John Alexander Mathieson (May 19, 1863 – January 7, 1947) was a politician and jurist of Prince Edward Island, Canada, and the 12th premier.

Mathieson was born in Harrington and graduated from Prince of Wales College. He was a schoolmaster and lawyer before entering politics with his election to the province's legislature as a Conservative in 1900. He represented the district of 4th Kings in his first term in the legislature, then shifted to 5th Kings in 1904.

Mathieson sat on the opposition benches, becoming Leader of the Opposition and of the Conservative Party in 1903. In December 1911, the Liberal government resigned when Premier H. James Palmer was defeated in a by-election which also caused the governing Liberals to lose their majority in the legislature. The Lieutenant-Governor of Prince Edward Island asked Mathieson as leader of the opposition to form a government, which he did, going on to win a mandate in the 1912 general election.

Mathieson's government pressed the federal government to fulfill the terms on which Prince Edward Island joined Canadian Confederation in 1873. He succeeded in persuading Ottawa to provide an improved annual subsidy to the province and, in 1915, Ottawa announced the creation of a year-round ferry service to connect the island to the mainland.

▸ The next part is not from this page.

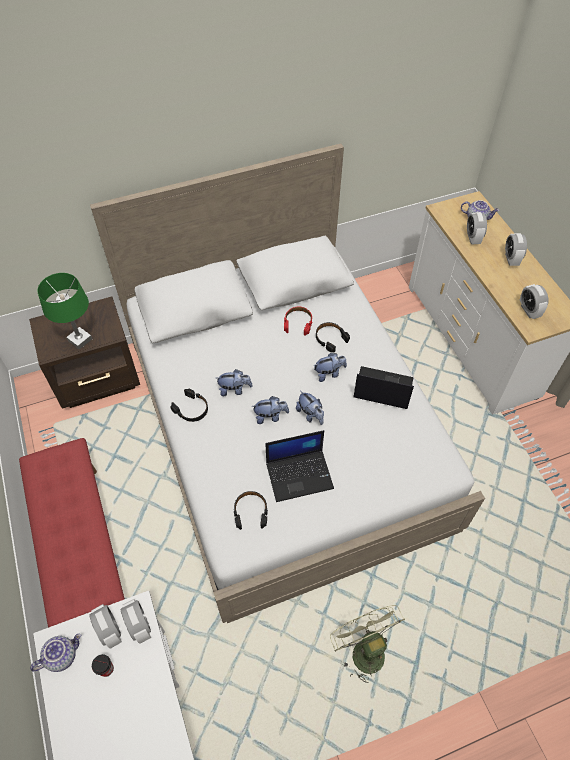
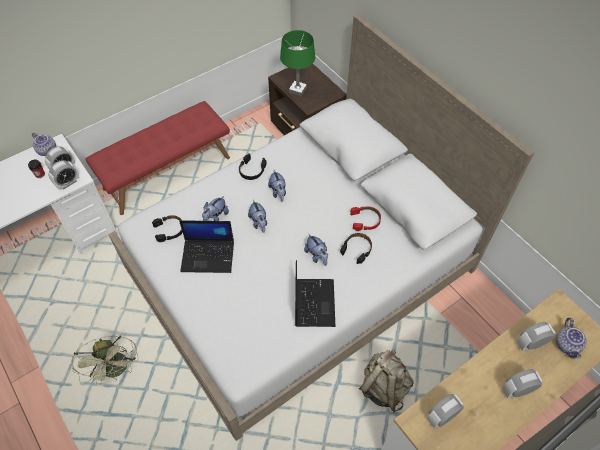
camera: 75 degrees right, 0 degrees up
laptop [265,430,334,502] -> laptop turned 60 degrees counterclockwise [179,220,234,273]
plush toy [296,391,324,425] -> plush toy moved to [202,196,229,221]
green fan [330,605,405,683] -> green fan turned 105 degrees clockwise [71,335,138,386]
none -> beige backpack [359,350,414,413]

The ferries began operating between PEI and New Brunswick in 1917.

The province was also at risk of losing representation in the House of Commons of Canada due to population shifts. PEI had six MPs when it joined confederation in 1873, this was reduced to four and was to be cut further as a result of the 1911 census. Mathieson persuaded the federal government to agree to an amendment to the British North America Act guaranteeing the province a minimum of four MPs in perpetuity.

In 1917, Premier Mathieson left politics to accept an appointment as Chief Justice and served in that position until he retired in 1943.